28
de janeiro de 2013 | N° 17326
LUIZ
ANTONIO DE ASSIS BRASIL
Antonioni
Ouve-se
nada. É um espaço interior e sombrio. É uma antiga igreja romana, com altas
colunas. Pela luz do pórtico, delineia-se a sombra de um homem que avança. O
homem logo aparece, caminhando com passos vacilantes de velho. A câmera
aproxima-se do rosto. É Antonioni. Os cabelos brancos, iluminados por trás,
formam-lhe uma auréola de santo. Tudo é de pedra e tudo é frio. Antonioni vai
em direção a um conjunto escultórico. O silêncio persiste.
O
olhar de Antonioni percorre o conjunto escultórico, fixando-se no rosto de um
papa adormecido. Tudo é de mármore. Tudo, logo reconhecemos, é de Michelangelo.
“Eis-me aqui, Michelangelo, eu, que tenho o teu nome, eu com minha humanidade
que logo será pó e cinzas, e tu com tua eternidade.” A câmera faz um close no
rosto do papa, captura suas pálpebras cerradas. Nunca um papa foi representado
dessa forma humana e terrestre.
Muito
lentamente o olhar de Antonioni desce, e então, em pormenores minuciosos, vai
revelando o Moisés. Era isso que Antonioni busca. Antes, o olhar divagava.

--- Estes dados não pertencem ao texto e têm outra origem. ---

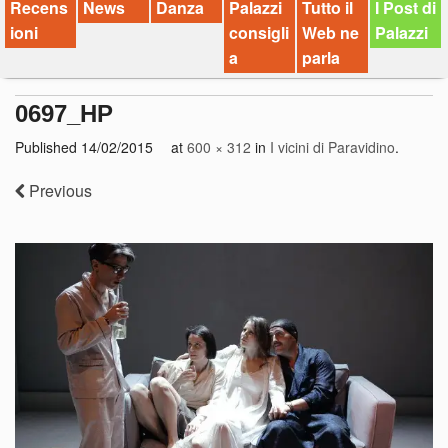
Recens
News
Danza
Palazzi
Tutto il
I Post di
ioni
consigli
Web ne
Palazzi
a
parla
0697_HP
Published
14/02/2015
at
600 × 312
in
I vicini di Paravidino
.
Previous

Agora, eis o semblante de Moisés, colhido por Michelangelo no tenso momento de
ira ao constatar que seu povo se entregava à idolatria.
O
olhar de Antonioni, atrás das lentes sujas dos óculos, age como outra câmera,
levada pelas intenções do cineasta; mas não é apenas uma câmera, é mais do que
isso, é uma alma que dialoga com o Moisés e com Michelangelo. “Agora te
entendo, Moisés. Se tua cólera dirige-se a teu povo, minha indulgência a todos
absolve. Estou pronto para partir. Essa é minha última visita. Minhas pernas
trôpegas logo não terão forças.”
A
mão de Antonioni, longa, trêmula, murcha, com dedos pontiagudos, aproxima-se da
estátua. A mão procura o toque no mármore. Hesita um pouco, logo alcança seu
objetivo. A ponta dos dedos percorre as volutas do tecido, desliza pelas
reentrâncias, adentra os vãos na obscuridade. Já não se trata de toque
orgástico, sequer erótico, sequer sensual. É um toque de quem busca descobrir o
mistério e, não obstante, sabe que este jamais lhe será revelado.
Depois
de 15 minutos, Antonioni abandona a igreja de San Pietro in Vincoli. Só agora
se ouve algo, quase imperceptível, é música de Palestrina. Antonioni sai por
onde entrou.
Eis
o que é o filme Lo Sguardo di Michelangelo, de 2004. Está no YouTube.
Antonioni
morrerá três anos depois. Um filme soberbo. Nenhuma palavra. Nada.